# Manuals for 722 & 612 plus Q on networking



## IDRick (Feb 16, 2007)

Where can I find user manuals for the vip 612 and vip 722? I read the some in the stickied section but I'm newbie enough to need the owner's manual first before I can decipher the stickied info... :lol: 

I recall reading in the past that the phone connection would be waived on the 722 if it was connected to a network. Is that option still available and how well does it work?

Thanks!

Rick


----------



## Ken Green (Oct 6, 2005)

IDRick said:


> Where can I find user manuals for the vip 612 and vip 722? I read the some in the stickied section but I'm newbie enough to need the owner's manual first before I can decipher the stickied info... :lol:
> 
> I recall reading in the past that the phone connection would be waived on the 722 if it was connected to a network. Is that option still available and how well does it work?
> 
> ...


ViP722
ViP612
Click on Receiver Information >User Guide

Connect the Ethernet connection from the ViP to a Broadband Router with an Internet connection.


----------



## IDRick (Feb 16, 2007)

Ken, thanks for the links! That's all I need to do is make the connection between my router and the 722? Sounds easy!
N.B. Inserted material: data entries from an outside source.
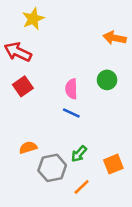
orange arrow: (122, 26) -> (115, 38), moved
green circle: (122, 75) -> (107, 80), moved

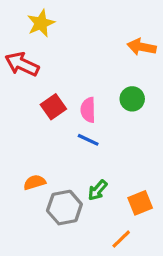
red square: (23, 86) -> (53, 107), moved
orange line: (82, 187) -> (121, 239), moved

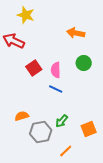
yellow star: (41, 23) -> (26, 15), turned -30
orange arrow: (142, 47) -> (76, 33), moved
orange line: (121, 239) -> (66, 151), moved

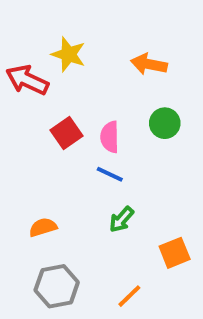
yellow star: (26, 15) -> (68, 54), moved
green arrow: (62, 121) -> (122, 219), moved
gray hexagon: (41, 132) -> (57, 286), moved

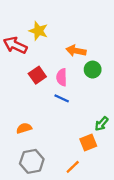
orange arrow: (149, 64) -> (76, 51), moved
green arrow: (122, 219) -> (101, 124), moved
orange square: (175, 253) -> (88, 143), moved

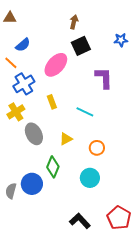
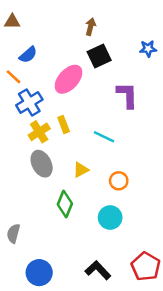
yellow cross: (16, 112) -> (39, 132), moved
blue circle: (32, 184) -> (39, 273), moved

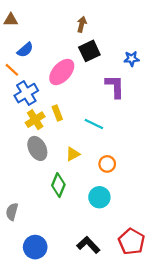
blue star: (148, 49) -> (132, 59), moved

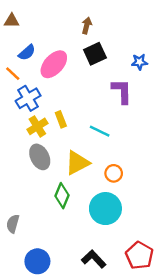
pink ellipse: (62, 72) -> (54, 64), moved
yellow triangle: (73, 154) -> (77, 163), size x1.6
cyan circle: (99, 197) -> (105, 209), size x1.4

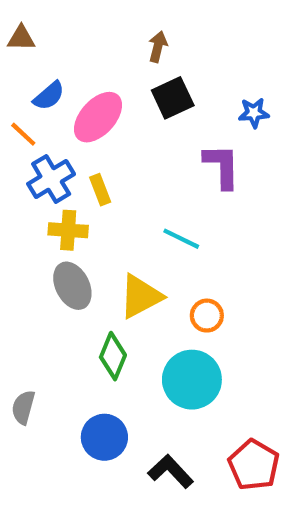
yellow rectangle: (61, 119) -> (100, 190), moved
yellow cross: (37, 126) -> (68, 230), turned 36
blue circle: (37, 261) -> (104, 437), moved

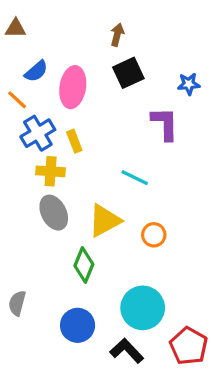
pink ellipse: (98, 117) -> (73, 87), turned -33
cyan circle: (192, 380) -> (143, 308), moved

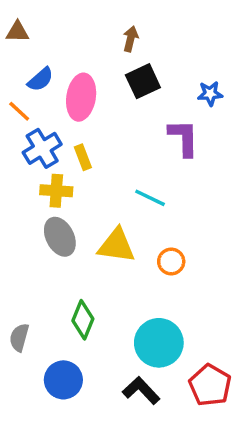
yellow triangle: (105, 221) -> (116, 246), turned 36
green diamond: (84, 265) -> (83, 320), moved
blue circle: (78, 325) -> (63, 380), moved

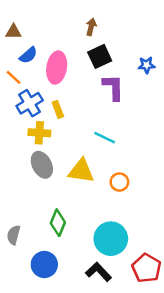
brown triangle: (17, 32) -> (14, 32), moved
purple L-shape: (184, 138) -> (113, 87), moved

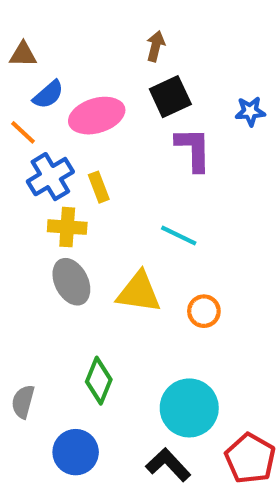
pink ellipse: (57, 68) -> (97, 116), turned 64

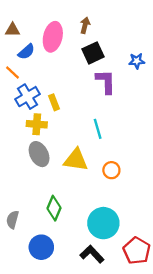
pink ellipse: (97, 116) -> (53, 37), moved, turned -60
cyan line: (179, 235) -> (98, 129), turned 48

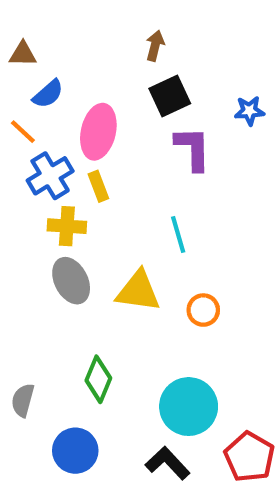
pink ellipse: (53, 37) -> (98, 132), moved

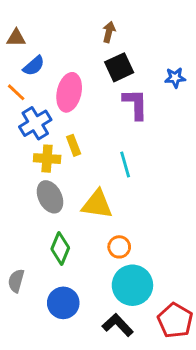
yellow rectangle: (98, 186) -> (74, 145), moved
orange circle: (203, 310) -> (119, 247), moved
green diamond: (98, 379) -> (60, 248), moved
blue circle: (75, 451) -> (63, 303), moved

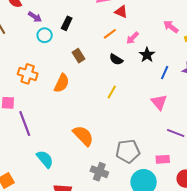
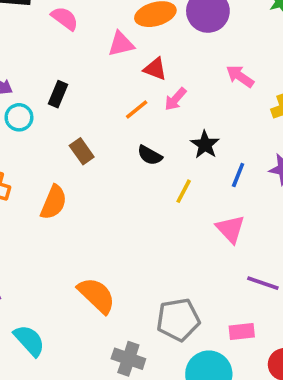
pink arrow: (171, 27) -> (240, 76), moved
pink arrow: (132, 38) -> (175, 99), moved
yellow line: (112, 92) -> (184, 191), moved

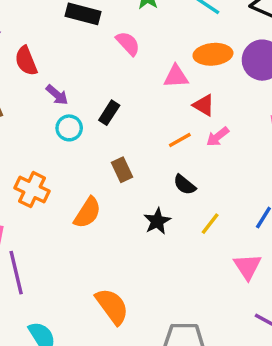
black star: (205, 145) -> (157, 221), moved

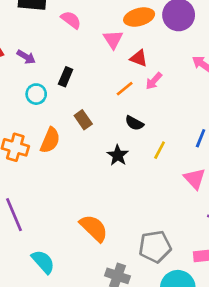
pink triangle: (176, 76) -> (113, 39), turned -50
purple arrow: (57, 95) -> (26, 57), moved
orange semicircle: (87, 213) -> (50, 140), moved

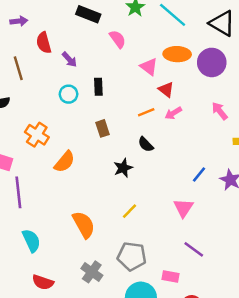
pink triangle: (113, 39) -> (149, 67), turned -36
black rectangle: (66, 77) -> (98, 87), turned -42
orange semicircle: (50, 140) -> (65, 162), moved
yellow line: (160, 150) -> (129, 211), moved

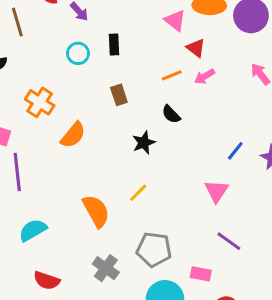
yellow line: (129, 211) -> (138, 193), moved
cyan semicircle: (31, 241) -> (33, 230), turned -95

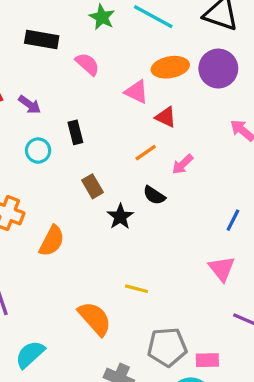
pink arrow: (205, 77) -> (183, 164), moved
black star: (144, 143) -> (120, 217), moved
yellow line: (138, 193) -> (137, 289), turned 72
pink rectangle: (201, 274) -> (207, 360), moved

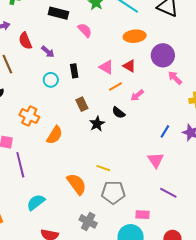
purple circle: (218, 69) -> (163, 55), moved
pink triangle: (137, 92) -> (106, 67), moved
gray pentagon: (167, 347) -> (113, 192), moved

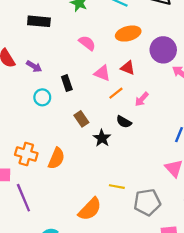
pink semicircle: (85, 30) -> (87, 43), moved
orange cross: (29, 116) -> (26, 154), moved
orange semicircle: (77, 184) -> (90, 209), turned 90
gray pentagon: (113, 192) -> (147, 202), moved

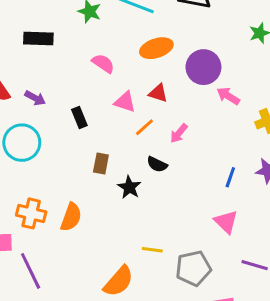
cyan circle: (42, 97) -> (22, 143), moved, size x1.6
brown rectangle: (81, 119) -> (101, 164), turned 49

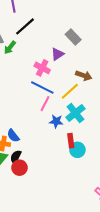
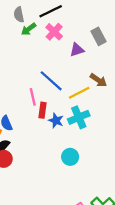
pink cross: (42, 68) -> (54, 32), moved
pink line: (45, 104) -> (33, 97), moved, turned -56
red rectangle: (71, 141) -> (42, 110), moved

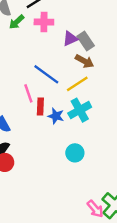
pink cross: (54, 32) -> (44, 22), turned -36
gray rectangle: (98, 36) -> (86, 41), moved
brown arrow: (98, 80) -> (84, 61), moved

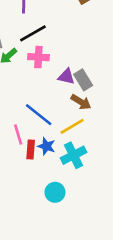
purple triangle: (70, 39) -> (66, 77), turned 35
blue star: (56, 116) -> (46, 146), moved
cyan circle: (75, 153) -> (55, 192), moved

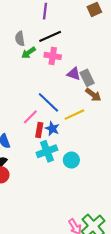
brown arrow: (81, 102) -> (93, 95), moved
pink line: (18, 135) -> (30, 117), turned 56
cyan cross: (74, 155) -> (47, 151), moved
cyan circle: (55, 192) -> (71, 160), moved

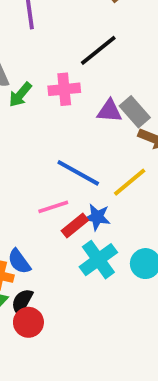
black line: (50, 36) -> (98, 50), moved
pink line: (30, 117) -> (53, 207), turned 42
red rectangle: (39, 130) -> (75, 226), turned 56

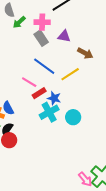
gray rectangle: (135, 112) -> (41, 38), moved
pink line: (53, 207) -> (29, 82), turned 42
blue star: (97, 217) -> (54, 98), moved

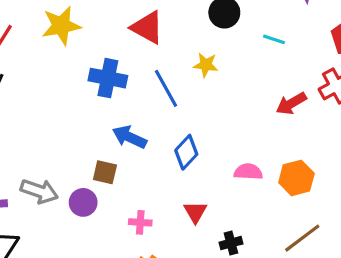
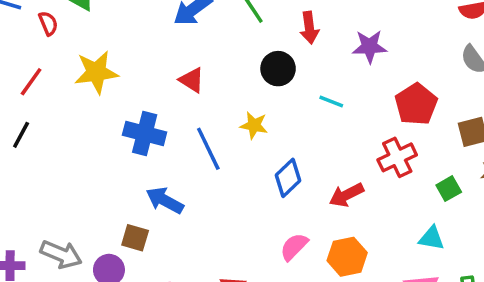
red triangle: (147, 28) -> (192, 80), size x0.7
red arrow: (291, 103) -> (346, 195), moved
blue diamond: (186, 152) -> (288, 178), moved
pink semicircle: (248, 172) -> (294, 247), turned -52

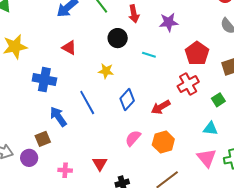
blue line: (208, 149) -> (87, 102), moved
blue arrow: (165, 200) -> (58, 117), turned 30
brown square: (135, 238) -> (43, 139), turned -35

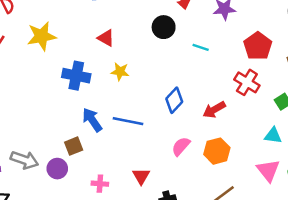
yellow star: (106, 71) -> (120, 72), moved
red cross: (188, 84) -> (247, 82), turned -30
blue line: (87, 102) -> (128, 121), moved, turned -50

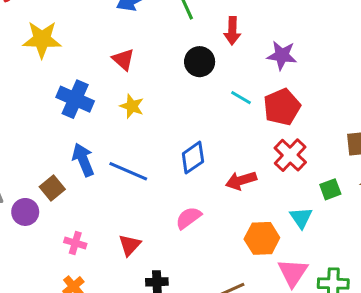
red pentagon: (258, 46) -> (282, 107), moved
cyan triangle: (273, 136) -> (301, 218), moved, turned 36
brown square: (74, 146) -> (52, 188), turned -30
orange hexagon: (217, 151) -> (262, 238), moved

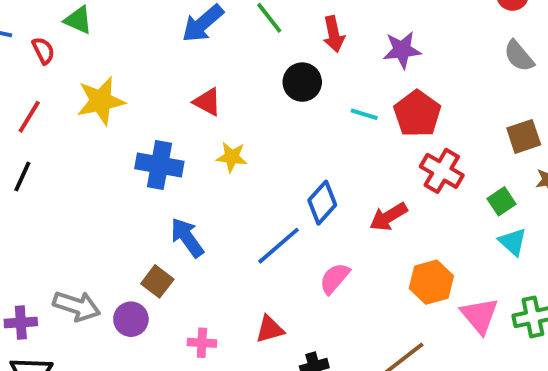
blue line: (128, 171) -> (279, 246), moved, turned -51
cyan triangle: (301, 218) -> (513, 242), moved
red triangle: (130, 245) -> (270, 329), turned 45

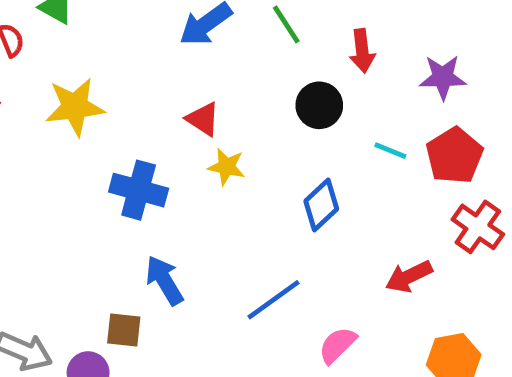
yellow star: (232, 157) -> (226, 167), moved
blue diamond: (322, 203) -> (321, 205), moved
brown square: (157, 281) -> (124, 330), turned -36

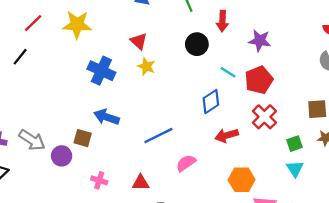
blue diamond: (321, 205) -> (211, 102), moved
blue arrow: (164, 280) -> (107, 117), turned -50

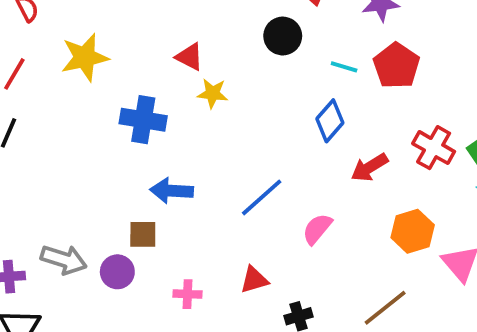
red cross: (264, 117) -> (434, 148), moved

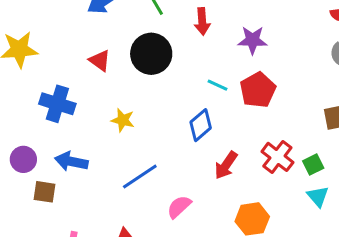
black circle: (283, 36) -> (151, 54), moved, size x1.4
yellow star: (213, 93) -> (123, 120), moved
red arrow: (369, 167) -> (226, 165), turned -32
purple circle: (117, 272) -> (23, 159), moved

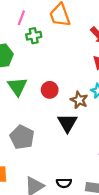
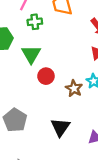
green triangle: (17, 87) -> (31, 54), moved
black triangle: (67, 123) -> (60, 127), moved

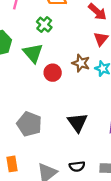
green cross: (35, 22) -> (44, 25), moved, turned -32
brown star: (74, 88) -> (81, 63), moved

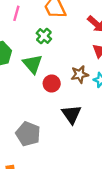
brown star: (81, 63) -> (80, 74), turned -30
black triangle: (77, 123) -> (71, 114), moved

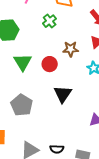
green triangle: (33, 64) -> (23, 62), moved
brown star: (80, 74) -> (71, 49), moved

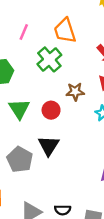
green cross: (50, 21) -> (49, 59), size x1.5
black triangle: (63, 94) -> (49, 146), moved

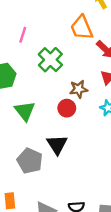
orange trapezoid: (65, 31) -> (82, 28), moved
red circle: (51, 110) -> (67, 108), moved

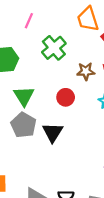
brown star: (79, 89) -> (86, 71), moved
gray pentagon: (30, 161) -> (23, 125), moved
Do I have to lower my security level at all? The installer will install the software for me or give me detailed directions? I'm not a computer novice but I've not set up this connection before... 

thanks,

Rick


----------



## Ron Barry (Dec 10, 2002)

If your router is configured for DHCP you should be good to go and it does not require hooking up on installing any software. As far as security level, unless you did something like secure your network via MAC address you should be good.


----------